Es geht dabei um die Modifikation eventuell bereits ablaufender krankhafter Prozesse und um das Hinausschieben des klinischen Krankheitsausbruchs, am besten hinter die Grenze der durchschnittlichen Lebenserwartung.
Modifiziert werden können beeinflussbare Risikofaktoren wie Bluthochdruck, hohe Homocystein-Spiegel, Fettstoffwechselstörungen bereits in mittleren Jahren, Diabetes, Adipositas, Rauchen und geringe körperliche Aktivität. Eine gesunde Lebensweise über lange Zeit, etwa mit mediterraner Ernährung, viel Bewegung und geistiger Betätigung, scheinen vor Alzheimer zu schützen.
Nach Ansicht von Eckert könnten bestimmte Supplemente in der Ernährung wie Omega-3-Fettsäuren und Polyphenole diesen Effekt womöglich stützen. Allerdings ergeben die randomisierten Studien dazu derzeit alles andere als ein einheitliches Bild.

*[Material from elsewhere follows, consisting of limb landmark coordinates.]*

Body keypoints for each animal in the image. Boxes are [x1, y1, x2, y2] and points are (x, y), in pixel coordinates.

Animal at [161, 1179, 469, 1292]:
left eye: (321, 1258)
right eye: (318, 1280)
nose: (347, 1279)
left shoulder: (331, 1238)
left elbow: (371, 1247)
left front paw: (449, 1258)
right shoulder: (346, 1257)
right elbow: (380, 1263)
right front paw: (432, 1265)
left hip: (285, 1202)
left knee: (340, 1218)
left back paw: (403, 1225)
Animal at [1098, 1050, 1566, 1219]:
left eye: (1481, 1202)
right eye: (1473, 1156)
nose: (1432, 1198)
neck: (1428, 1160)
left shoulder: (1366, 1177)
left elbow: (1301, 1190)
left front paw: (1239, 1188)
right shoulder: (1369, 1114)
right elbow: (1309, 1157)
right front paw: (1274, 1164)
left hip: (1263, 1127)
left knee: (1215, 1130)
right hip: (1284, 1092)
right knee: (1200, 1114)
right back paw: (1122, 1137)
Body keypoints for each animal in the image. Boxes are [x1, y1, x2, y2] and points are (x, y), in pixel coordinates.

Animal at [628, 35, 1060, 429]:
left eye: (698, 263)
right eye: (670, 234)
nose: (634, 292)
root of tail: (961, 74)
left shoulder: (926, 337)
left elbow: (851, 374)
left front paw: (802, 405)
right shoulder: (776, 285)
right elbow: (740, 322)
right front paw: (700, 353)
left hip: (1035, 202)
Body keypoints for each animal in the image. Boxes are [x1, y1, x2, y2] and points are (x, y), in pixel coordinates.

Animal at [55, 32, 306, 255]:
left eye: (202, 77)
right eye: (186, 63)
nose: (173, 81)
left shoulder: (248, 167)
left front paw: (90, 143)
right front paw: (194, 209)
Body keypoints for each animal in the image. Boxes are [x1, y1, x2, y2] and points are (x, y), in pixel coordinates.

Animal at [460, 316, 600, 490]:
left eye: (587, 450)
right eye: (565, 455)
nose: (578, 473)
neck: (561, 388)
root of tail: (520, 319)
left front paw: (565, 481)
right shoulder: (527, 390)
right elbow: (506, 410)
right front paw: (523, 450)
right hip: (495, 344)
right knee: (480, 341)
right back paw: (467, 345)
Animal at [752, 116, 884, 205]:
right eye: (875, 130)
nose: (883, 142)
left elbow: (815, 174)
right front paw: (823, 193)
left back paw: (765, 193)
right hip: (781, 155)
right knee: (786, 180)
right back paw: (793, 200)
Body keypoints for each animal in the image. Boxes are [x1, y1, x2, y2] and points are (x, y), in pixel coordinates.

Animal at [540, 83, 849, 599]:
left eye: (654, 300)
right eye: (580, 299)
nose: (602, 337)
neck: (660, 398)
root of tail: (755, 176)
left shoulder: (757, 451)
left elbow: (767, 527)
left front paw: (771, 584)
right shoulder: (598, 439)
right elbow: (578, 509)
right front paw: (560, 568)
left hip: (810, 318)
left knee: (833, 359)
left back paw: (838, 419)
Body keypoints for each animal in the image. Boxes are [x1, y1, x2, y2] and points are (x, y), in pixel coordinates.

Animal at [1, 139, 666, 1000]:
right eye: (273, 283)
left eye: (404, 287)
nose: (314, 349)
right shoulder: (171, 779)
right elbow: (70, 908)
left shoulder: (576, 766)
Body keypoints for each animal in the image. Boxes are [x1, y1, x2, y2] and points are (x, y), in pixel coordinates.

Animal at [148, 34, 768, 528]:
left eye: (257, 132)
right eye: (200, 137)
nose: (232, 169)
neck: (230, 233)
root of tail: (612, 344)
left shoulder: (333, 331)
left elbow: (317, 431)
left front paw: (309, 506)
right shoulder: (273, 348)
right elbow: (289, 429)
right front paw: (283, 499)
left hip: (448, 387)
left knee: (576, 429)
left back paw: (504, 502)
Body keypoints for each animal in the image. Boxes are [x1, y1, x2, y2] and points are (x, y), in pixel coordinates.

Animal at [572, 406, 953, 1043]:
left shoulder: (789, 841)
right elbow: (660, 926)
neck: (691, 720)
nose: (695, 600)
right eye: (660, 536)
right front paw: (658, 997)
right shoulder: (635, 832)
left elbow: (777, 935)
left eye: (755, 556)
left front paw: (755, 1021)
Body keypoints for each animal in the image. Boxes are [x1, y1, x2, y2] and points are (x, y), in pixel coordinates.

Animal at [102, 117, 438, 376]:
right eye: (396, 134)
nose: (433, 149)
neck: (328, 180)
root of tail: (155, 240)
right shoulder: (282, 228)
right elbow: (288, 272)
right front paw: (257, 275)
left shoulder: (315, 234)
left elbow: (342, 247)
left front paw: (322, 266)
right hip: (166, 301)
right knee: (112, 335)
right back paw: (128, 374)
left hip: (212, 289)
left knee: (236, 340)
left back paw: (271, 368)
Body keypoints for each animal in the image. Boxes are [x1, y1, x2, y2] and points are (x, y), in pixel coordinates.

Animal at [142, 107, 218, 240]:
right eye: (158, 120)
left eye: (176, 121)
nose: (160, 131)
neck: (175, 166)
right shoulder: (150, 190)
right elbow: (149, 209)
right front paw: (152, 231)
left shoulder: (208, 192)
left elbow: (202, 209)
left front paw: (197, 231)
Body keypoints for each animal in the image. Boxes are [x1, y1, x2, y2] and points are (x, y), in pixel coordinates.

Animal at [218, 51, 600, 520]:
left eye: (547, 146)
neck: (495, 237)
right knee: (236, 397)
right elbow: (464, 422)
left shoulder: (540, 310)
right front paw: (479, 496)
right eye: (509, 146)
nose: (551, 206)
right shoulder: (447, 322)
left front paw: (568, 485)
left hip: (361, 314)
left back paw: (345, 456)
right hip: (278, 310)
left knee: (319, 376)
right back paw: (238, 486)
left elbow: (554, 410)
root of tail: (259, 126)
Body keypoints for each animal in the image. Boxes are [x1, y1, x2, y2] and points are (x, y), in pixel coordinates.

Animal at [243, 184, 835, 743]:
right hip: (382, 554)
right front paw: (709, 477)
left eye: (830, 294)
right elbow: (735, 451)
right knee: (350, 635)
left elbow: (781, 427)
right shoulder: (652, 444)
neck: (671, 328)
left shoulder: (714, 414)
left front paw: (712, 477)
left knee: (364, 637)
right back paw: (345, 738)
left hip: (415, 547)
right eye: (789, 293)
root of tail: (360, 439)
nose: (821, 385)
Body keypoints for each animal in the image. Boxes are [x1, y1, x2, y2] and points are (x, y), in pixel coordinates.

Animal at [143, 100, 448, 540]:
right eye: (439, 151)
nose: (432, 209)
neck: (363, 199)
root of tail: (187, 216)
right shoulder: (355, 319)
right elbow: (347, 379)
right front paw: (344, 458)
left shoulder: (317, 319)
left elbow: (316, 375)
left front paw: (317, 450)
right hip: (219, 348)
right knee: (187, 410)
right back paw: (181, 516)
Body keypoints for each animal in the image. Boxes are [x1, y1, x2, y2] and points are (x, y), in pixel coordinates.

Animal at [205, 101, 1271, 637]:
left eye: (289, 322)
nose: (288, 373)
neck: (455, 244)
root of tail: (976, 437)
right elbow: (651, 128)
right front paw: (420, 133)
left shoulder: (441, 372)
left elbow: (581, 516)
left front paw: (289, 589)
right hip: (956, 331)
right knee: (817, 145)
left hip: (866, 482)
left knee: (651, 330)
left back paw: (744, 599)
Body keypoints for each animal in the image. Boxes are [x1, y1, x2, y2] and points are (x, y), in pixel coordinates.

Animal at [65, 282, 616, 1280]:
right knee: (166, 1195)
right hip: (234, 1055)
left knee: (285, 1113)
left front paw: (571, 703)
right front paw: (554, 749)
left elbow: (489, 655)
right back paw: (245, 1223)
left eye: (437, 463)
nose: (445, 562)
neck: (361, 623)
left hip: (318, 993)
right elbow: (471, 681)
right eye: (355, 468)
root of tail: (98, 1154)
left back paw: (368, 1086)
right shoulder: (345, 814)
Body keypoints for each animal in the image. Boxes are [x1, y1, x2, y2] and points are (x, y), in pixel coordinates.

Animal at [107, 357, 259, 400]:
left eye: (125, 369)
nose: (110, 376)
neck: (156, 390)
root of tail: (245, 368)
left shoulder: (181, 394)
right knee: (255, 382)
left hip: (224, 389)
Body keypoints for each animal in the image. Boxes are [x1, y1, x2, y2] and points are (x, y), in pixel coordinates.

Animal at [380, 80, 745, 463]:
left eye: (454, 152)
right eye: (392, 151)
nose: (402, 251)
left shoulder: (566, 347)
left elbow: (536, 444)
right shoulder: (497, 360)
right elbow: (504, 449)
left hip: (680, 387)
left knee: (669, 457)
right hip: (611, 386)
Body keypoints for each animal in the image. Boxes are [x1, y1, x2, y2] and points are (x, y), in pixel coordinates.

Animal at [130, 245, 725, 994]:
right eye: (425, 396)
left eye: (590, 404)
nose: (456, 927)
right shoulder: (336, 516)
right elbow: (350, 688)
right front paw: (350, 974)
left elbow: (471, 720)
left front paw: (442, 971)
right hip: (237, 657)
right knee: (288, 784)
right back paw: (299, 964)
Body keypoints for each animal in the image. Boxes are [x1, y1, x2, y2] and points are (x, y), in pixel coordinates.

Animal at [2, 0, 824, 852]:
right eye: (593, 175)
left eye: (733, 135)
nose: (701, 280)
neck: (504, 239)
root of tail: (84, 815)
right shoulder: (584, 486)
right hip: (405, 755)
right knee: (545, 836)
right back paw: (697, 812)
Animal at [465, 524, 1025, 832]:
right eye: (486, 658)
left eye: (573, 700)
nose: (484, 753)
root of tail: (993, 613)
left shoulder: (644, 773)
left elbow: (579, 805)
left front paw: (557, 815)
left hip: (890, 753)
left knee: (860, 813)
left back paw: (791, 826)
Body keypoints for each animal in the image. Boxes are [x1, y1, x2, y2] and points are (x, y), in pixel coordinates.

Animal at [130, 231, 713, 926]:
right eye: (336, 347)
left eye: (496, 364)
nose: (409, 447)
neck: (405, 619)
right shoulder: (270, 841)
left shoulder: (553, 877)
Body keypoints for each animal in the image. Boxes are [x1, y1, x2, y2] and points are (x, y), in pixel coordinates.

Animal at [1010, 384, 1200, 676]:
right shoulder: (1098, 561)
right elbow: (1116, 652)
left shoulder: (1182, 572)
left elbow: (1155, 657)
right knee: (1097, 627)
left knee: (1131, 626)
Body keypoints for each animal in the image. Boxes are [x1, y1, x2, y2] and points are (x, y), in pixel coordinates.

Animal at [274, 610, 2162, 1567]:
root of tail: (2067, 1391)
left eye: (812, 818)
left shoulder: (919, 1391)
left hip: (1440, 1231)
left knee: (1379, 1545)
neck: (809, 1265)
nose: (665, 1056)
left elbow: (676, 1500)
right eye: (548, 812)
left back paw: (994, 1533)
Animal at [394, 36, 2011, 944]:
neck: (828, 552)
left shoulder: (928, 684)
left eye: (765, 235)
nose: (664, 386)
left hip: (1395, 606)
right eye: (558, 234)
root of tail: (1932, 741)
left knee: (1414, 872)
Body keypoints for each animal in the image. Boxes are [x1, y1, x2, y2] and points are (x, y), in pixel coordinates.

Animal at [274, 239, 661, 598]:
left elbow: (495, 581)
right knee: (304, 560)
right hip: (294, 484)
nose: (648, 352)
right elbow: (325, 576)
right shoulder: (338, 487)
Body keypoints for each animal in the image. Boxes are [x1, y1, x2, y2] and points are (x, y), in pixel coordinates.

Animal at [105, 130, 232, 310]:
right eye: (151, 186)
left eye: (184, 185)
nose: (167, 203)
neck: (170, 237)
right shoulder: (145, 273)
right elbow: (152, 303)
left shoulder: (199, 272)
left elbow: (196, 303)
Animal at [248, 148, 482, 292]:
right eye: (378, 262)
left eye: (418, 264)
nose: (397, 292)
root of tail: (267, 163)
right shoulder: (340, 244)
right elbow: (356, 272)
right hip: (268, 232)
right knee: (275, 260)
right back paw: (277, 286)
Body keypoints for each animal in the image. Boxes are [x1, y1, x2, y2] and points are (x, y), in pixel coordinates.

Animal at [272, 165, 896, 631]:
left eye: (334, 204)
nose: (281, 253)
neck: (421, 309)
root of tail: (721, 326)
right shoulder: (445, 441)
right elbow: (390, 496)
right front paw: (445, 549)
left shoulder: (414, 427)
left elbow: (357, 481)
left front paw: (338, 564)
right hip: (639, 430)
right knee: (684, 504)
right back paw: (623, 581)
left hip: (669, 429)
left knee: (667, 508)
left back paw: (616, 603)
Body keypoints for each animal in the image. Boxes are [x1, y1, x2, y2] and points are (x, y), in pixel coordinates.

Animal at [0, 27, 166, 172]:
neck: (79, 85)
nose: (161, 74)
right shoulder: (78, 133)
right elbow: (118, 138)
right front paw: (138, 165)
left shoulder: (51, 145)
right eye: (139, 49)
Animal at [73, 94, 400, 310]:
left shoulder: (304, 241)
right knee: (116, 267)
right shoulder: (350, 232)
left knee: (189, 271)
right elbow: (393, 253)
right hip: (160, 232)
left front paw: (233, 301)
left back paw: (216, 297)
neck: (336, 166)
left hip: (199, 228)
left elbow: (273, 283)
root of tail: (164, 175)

Die Ursache liegt wohl in der Komplexität des Krankheitsgeschehens. Es wird sich zeigen, ob die Zahl der Neuerkrankungen mit diesen und vielleicht weiteren verlaufsmodulierenden Maßnahmen sinkt.
Der Wissenszuwachs der vergangenen Dekade war enorm. Dennoch befinde man sich noch in der "Frühzeit der Erkenntnis", so Hampel. Mit Prognosen für die nächsten zehn Jahre - was Therapiefortschritte anbelangt - ist man deutlich zurückhaltender geworden.